Instrucciones de la tarea> Actualice el tramo que va desde la línea que contiene "collector number: 6650" hasta la que contiene "genus: Symplocarpus", ambas incluidas, y reprodúzcalo con "kingdom" sustituido por "reino" y todo lo demás sin cambios.

★ ★ ★ ★ ★ ★ ★

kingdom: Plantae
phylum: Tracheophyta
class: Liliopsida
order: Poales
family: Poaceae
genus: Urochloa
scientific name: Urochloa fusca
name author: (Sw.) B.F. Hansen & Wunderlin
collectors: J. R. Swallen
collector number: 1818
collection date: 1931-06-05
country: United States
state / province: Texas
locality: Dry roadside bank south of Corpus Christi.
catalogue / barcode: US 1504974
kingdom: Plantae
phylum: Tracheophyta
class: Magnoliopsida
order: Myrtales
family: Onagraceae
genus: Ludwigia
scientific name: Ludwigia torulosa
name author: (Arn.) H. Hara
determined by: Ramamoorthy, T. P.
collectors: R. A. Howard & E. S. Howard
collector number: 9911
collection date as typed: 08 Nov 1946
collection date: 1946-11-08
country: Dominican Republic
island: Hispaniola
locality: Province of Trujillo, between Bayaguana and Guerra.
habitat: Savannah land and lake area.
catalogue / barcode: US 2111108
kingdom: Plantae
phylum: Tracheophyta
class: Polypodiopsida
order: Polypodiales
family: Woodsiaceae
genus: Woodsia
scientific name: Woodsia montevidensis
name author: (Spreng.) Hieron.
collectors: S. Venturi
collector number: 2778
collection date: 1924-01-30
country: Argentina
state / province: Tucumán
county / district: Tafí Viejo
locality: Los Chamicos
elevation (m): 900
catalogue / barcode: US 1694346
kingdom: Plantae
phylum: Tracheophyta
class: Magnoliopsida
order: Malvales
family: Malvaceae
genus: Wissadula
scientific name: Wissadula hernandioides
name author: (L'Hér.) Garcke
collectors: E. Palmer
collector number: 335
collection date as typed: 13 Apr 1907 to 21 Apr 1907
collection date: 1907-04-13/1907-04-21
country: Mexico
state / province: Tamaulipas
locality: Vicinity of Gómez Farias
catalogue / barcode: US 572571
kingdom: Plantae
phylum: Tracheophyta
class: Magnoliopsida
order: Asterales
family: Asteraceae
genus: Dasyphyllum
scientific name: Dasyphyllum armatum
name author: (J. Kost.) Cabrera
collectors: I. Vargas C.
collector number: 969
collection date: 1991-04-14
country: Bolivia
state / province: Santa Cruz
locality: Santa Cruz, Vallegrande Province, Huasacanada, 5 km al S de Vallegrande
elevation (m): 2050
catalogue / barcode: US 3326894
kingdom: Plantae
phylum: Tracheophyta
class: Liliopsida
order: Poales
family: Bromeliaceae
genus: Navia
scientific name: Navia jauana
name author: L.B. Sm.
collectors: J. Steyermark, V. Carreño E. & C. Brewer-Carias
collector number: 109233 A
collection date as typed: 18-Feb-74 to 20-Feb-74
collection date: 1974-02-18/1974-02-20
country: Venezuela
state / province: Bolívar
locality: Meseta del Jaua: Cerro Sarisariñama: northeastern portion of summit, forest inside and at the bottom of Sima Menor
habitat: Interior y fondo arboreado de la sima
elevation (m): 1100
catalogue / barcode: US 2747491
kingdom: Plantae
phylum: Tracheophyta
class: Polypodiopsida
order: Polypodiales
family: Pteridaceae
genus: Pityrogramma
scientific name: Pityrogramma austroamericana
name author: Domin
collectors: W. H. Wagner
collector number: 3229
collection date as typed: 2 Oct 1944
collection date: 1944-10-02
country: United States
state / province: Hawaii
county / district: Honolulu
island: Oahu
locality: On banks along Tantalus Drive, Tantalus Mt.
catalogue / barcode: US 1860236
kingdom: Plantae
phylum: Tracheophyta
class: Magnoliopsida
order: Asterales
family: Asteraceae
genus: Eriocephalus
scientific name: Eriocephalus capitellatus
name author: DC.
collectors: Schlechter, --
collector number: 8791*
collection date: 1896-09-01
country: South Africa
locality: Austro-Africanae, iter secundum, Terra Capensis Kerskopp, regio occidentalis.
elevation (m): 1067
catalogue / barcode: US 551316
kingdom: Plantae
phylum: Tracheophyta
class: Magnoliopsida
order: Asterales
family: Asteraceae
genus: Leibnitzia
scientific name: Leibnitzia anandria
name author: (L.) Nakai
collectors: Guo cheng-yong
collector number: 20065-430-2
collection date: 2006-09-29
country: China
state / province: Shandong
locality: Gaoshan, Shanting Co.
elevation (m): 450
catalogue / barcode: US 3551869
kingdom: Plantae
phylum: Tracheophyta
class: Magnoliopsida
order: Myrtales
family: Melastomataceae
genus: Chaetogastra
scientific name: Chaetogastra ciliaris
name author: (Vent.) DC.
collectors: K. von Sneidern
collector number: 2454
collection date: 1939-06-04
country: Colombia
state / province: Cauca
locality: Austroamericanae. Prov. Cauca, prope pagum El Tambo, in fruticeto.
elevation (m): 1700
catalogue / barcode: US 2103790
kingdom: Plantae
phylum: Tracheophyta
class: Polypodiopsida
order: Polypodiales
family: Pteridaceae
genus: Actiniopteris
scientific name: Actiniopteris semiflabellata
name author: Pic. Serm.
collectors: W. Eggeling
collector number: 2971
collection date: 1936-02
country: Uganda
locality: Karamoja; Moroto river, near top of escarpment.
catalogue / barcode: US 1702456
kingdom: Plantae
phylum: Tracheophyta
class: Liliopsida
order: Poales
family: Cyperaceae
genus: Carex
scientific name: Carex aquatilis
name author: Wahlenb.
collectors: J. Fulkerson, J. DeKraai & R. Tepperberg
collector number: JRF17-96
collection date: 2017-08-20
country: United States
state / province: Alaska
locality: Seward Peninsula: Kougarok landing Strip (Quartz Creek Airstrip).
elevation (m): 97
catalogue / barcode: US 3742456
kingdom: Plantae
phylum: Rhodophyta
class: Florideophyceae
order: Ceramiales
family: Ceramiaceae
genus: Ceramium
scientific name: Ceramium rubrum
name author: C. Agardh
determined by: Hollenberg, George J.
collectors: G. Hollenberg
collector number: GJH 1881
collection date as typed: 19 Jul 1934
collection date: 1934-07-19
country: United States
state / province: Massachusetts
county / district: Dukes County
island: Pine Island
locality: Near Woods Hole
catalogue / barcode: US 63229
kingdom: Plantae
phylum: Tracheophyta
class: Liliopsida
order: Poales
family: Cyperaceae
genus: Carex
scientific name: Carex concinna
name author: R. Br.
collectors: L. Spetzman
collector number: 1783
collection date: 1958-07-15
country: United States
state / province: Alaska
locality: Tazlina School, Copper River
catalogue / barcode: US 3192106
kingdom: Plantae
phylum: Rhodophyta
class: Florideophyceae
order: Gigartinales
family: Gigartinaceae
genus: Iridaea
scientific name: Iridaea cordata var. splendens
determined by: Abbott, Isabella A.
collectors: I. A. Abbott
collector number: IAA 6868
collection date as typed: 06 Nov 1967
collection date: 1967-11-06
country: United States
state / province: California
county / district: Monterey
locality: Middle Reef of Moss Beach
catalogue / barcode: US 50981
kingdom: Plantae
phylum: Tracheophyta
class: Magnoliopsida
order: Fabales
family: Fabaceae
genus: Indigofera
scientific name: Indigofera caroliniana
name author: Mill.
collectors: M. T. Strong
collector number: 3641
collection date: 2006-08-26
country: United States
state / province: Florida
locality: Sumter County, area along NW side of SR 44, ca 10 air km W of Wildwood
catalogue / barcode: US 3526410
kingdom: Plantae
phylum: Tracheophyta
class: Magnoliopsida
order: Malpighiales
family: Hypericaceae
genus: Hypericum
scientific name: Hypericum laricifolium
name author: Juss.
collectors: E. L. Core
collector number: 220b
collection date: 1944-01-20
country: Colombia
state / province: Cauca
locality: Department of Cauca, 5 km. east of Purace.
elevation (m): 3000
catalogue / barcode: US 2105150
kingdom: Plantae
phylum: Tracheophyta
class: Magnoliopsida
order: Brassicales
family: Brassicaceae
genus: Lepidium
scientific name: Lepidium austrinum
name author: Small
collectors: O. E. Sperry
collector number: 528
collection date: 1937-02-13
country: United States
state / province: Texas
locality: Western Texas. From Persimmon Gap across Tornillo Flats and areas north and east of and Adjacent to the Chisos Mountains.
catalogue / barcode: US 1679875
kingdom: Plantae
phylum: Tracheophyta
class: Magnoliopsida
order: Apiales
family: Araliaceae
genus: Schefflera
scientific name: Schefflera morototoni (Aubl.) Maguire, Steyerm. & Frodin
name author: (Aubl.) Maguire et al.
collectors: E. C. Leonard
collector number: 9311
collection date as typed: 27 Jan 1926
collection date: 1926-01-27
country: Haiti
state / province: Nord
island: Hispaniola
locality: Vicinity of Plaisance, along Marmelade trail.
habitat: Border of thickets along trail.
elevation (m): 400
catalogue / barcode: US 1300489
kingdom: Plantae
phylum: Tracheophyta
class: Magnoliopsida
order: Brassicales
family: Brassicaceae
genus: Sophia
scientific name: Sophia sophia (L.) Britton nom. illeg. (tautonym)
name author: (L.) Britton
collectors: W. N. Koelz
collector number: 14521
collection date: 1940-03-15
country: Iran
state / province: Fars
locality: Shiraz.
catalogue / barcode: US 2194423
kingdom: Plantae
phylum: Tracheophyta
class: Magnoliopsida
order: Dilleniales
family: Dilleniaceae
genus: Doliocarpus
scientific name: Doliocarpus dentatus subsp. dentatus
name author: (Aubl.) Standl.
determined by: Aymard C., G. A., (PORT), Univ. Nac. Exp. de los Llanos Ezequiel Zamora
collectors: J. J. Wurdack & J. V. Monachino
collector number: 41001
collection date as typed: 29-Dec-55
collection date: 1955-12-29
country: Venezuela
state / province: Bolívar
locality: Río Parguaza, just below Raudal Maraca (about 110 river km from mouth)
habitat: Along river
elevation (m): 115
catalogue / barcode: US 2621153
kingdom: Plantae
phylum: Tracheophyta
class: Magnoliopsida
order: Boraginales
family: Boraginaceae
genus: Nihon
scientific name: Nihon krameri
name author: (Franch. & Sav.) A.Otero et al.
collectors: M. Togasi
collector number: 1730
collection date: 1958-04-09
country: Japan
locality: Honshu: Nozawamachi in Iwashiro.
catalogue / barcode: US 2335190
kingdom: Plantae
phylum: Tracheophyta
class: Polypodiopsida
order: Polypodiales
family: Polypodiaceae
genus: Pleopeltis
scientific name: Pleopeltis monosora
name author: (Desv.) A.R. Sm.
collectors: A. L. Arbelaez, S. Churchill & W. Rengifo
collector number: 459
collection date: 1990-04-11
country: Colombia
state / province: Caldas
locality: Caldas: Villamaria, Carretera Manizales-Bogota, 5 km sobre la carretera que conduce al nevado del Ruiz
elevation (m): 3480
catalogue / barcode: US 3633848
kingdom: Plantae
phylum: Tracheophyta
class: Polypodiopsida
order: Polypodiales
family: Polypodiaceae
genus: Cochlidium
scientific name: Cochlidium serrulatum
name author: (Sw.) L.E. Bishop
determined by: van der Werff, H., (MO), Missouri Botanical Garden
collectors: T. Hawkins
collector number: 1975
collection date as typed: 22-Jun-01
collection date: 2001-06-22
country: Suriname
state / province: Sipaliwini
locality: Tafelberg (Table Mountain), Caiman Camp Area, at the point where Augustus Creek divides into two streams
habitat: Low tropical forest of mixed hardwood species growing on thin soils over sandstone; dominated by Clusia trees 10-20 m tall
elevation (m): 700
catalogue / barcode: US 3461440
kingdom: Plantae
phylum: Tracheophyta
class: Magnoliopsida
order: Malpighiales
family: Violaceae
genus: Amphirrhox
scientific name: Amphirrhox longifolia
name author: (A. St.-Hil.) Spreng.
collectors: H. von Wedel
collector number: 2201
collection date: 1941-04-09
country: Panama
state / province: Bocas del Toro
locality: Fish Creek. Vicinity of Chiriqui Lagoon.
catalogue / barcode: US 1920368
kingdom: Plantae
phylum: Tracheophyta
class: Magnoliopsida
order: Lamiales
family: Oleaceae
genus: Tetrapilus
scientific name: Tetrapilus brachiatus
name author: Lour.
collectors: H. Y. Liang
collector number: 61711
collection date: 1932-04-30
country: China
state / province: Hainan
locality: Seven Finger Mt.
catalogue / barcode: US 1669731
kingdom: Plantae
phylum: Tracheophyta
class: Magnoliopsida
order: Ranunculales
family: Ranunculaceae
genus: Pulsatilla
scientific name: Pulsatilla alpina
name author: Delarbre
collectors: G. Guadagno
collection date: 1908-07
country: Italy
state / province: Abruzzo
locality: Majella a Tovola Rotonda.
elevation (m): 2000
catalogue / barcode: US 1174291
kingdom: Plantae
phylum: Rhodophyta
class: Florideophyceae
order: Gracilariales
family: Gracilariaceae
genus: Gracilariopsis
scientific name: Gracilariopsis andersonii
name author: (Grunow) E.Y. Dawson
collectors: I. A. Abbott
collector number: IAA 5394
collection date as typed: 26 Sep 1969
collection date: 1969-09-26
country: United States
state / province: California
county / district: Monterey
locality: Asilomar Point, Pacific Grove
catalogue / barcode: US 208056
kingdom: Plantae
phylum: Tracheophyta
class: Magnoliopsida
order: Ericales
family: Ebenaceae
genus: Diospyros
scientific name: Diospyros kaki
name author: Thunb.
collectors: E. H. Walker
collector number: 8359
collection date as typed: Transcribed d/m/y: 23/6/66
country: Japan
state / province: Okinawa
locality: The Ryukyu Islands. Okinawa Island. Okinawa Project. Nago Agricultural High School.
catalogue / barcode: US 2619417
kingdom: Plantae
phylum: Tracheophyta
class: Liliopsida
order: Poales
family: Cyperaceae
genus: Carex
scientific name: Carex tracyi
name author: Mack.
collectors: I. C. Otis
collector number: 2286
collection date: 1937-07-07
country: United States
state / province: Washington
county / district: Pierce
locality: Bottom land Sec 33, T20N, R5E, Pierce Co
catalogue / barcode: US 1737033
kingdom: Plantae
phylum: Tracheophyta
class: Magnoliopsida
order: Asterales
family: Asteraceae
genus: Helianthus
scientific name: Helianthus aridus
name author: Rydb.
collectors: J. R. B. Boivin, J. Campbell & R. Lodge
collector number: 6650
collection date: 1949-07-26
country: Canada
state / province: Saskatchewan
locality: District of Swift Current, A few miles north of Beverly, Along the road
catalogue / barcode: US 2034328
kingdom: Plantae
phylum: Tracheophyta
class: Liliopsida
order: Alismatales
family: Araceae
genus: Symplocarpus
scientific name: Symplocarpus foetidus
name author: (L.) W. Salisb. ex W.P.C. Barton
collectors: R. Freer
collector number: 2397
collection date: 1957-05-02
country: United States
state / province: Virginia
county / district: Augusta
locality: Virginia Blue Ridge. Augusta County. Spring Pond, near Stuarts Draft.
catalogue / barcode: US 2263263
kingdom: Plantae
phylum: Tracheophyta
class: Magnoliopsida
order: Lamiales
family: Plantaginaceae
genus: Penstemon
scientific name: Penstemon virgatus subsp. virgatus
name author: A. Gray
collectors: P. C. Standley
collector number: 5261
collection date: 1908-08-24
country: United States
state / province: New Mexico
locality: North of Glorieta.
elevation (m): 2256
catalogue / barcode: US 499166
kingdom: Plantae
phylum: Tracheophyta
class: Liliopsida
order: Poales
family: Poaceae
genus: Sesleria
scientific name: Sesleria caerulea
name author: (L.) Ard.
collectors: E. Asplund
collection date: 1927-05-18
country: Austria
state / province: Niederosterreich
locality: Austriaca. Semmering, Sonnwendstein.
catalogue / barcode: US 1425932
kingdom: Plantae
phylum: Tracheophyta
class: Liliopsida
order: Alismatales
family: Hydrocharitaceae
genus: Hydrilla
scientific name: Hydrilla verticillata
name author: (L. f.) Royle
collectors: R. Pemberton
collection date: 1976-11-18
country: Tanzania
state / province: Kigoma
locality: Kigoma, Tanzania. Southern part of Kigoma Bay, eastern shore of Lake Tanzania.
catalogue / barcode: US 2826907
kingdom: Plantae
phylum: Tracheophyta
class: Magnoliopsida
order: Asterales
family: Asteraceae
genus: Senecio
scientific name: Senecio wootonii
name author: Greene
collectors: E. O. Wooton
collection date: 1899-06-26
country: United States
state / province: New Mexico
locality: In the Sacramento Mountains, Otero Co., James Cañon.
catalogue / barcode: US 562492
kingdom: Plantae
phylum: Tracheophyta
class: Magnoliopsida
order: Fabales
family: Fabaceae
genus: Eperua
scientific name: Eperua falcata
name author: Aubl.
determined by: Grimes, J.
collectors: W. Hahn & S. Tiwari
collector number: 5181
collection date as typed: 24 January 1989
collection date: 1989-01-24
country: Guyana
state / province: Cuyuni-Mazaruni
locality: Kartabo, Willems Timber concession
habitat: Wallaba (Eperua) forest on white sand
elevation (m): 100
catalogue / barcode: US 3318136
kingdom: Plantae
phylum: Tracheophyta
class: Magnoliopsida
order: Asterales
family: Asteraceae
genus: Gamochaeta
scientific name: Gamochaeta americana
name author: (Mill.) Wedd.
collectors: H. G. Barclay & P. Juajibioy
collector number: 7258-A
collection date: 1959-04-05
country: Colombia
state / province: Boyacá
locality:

★ ★ ★ ★ ★ ★ ★

Respuesta esperada>
collector number: 6650
collection date: 1949-07-26
country: Canada
state / province: Saskatchewan
locality: District of Swift Current, A few miles north of Beverly, Along the road
catalogue / barcode: US 2034328
reino: Plantae
phylum: Tracheophyta
class: Liliopsida
order: Alismatales
family: Araceae
genus: Symplocarpus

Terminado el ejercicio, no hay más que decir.